Vereinbart ist ein Kostenrahmen von 1,45 Milliarden Euro. An dem entsprechenden Programm namens Alliance Ground Surveillance (AGS) beteiligen sich 15 der 28 NATO-Länder. Es handelt sich um Bulgarien, Dänemark, Deutschland, Estland, Italien, Litauen und Lettland, Luxemburg, Norwegen, Polen, Rumänien, die Slowakei, Slowenien, Tschechien und die USA.
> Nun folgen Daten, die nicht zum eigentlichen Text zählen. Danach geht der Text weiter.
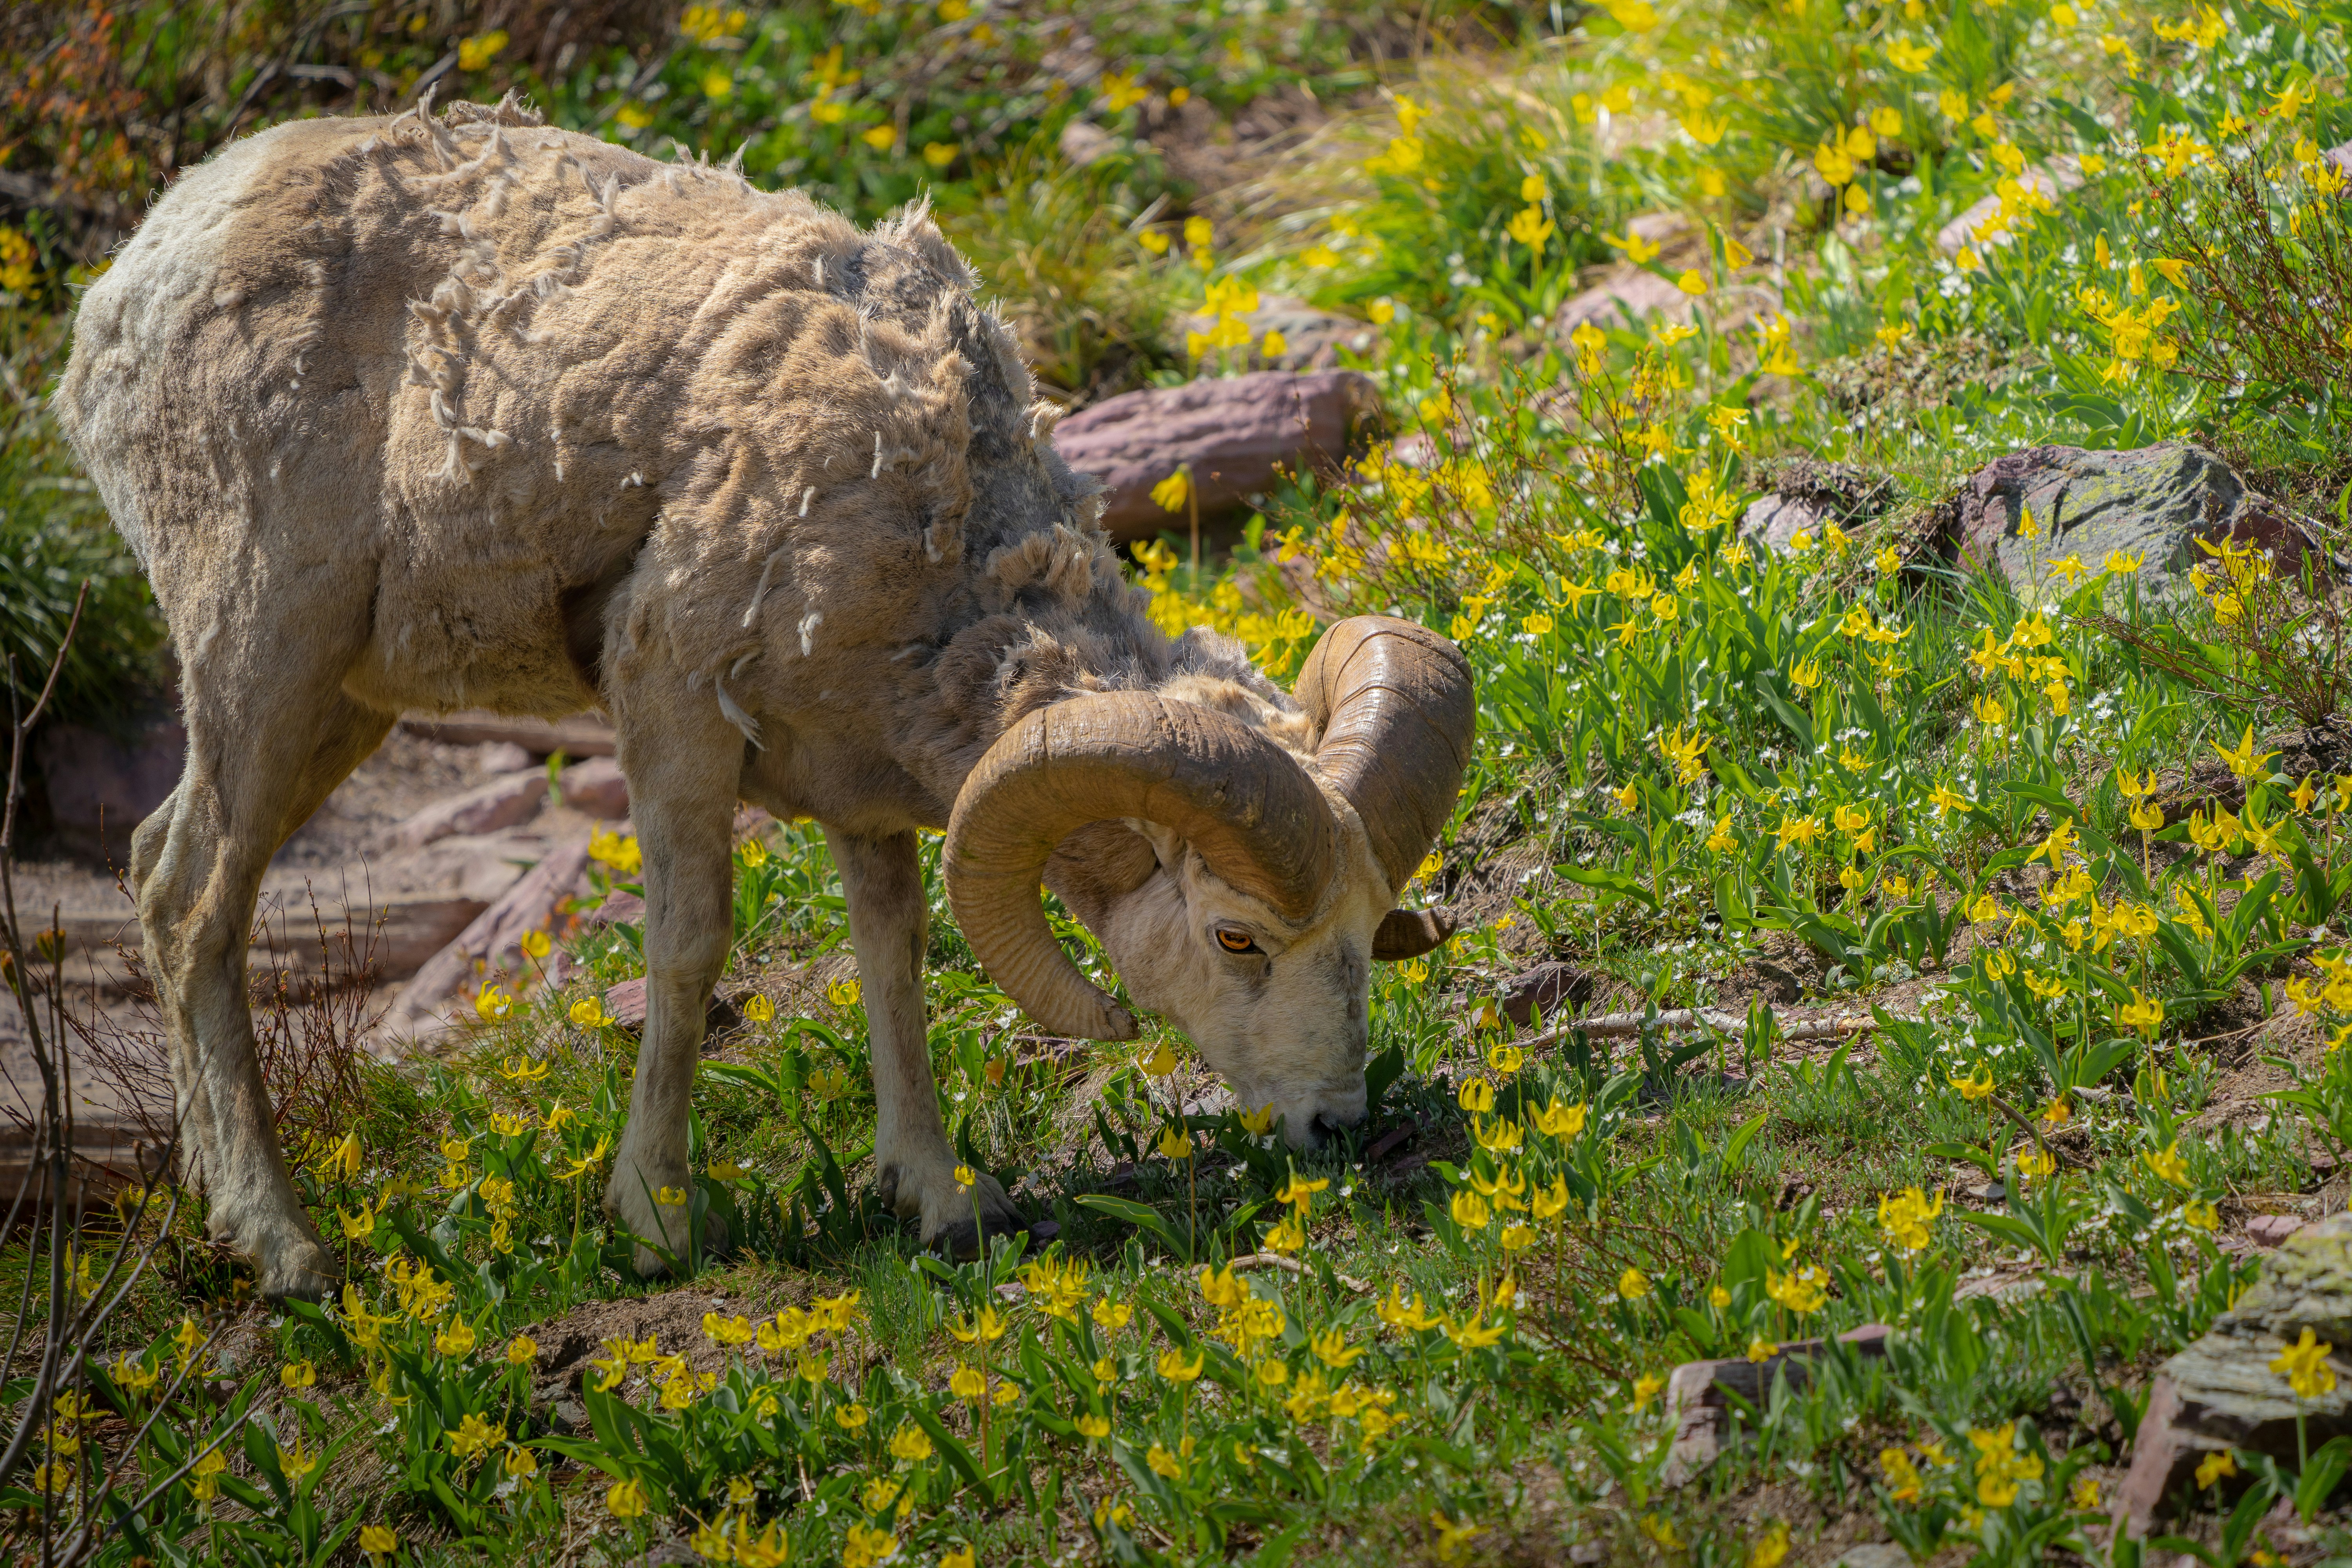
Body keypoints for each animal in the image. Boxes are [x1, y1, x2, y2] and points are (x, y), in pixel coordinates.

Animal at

Unschwer erkennt man, dass es sich vor allem um östliche »Frontstaaten« handelt. Klar also, wo man den Einsatzschwerpunkt vermuten muss. Nach umfangreicher Erprobung wird die erste Drohne im kommenden Frühjahr nach Italien überführt werden, wo derzeit alle notwendigen Bodeneinrichtungen gebaut werden. Ende 2016 sollen drei weitere »Global Hawk« nach Europa kommen.

Die Militärs sind vorbereitet. Im vergangenen Jahr hat man den »Global Hawk« bei einer NATO-Übung über Norwegen getestet. Dabei flog der Roboter von Italien auch über Deutschland ins Einsatzgebiet.

Obwohl die Bundesrepublik in der AGS mitarbeitet, will man nicht auf eigene HALE-Aufklärungsroboter verzichten. Es gelte die »SLWÜA-Lücke« zu schließen, sagt das Verteidigungsministerium. Das Kürzel steht für »Signalerfassende Luftgestützte, Weiträumige Überwachung und Aufklärung«. Kurzum: Nach dem Zwangsende von »EuroHawk« will man das von EADS (heute Airbus) entwickelte Aufklärungsgerät bis zur Einsatzreife bringen. Und es autark nutzen. Dazu fasst man die gleichfalls von Northrop Grumman gebaute »Triton«-Drohne ins Auge. Allein für »Untersuchungen im Rahmen der Auswahlentscheidung« wurden 1,4 Millionen Euro investiert, teilte das Ministerium bereits im Herbst vergangenen Jahres dem Grünen-Abgeordneten Tobias Lindner fest.

Doch will man es nicht nur beim aufklärenden Blick über NATO-Grenzen belassen. Vor ein paar Tagen wurde ein gemeinsames Projekt von Deutschland, Frankreich und Italien zur Entwicklung einer europäischen Kampfdrohne parafiert. In den kommenden zwei Jahren soll zunächst eine Machbarkeitsstudie erarbeitet werden. Ab 2025 soll der unbemannte Kampfjet dann fliegen. Wo auch immer.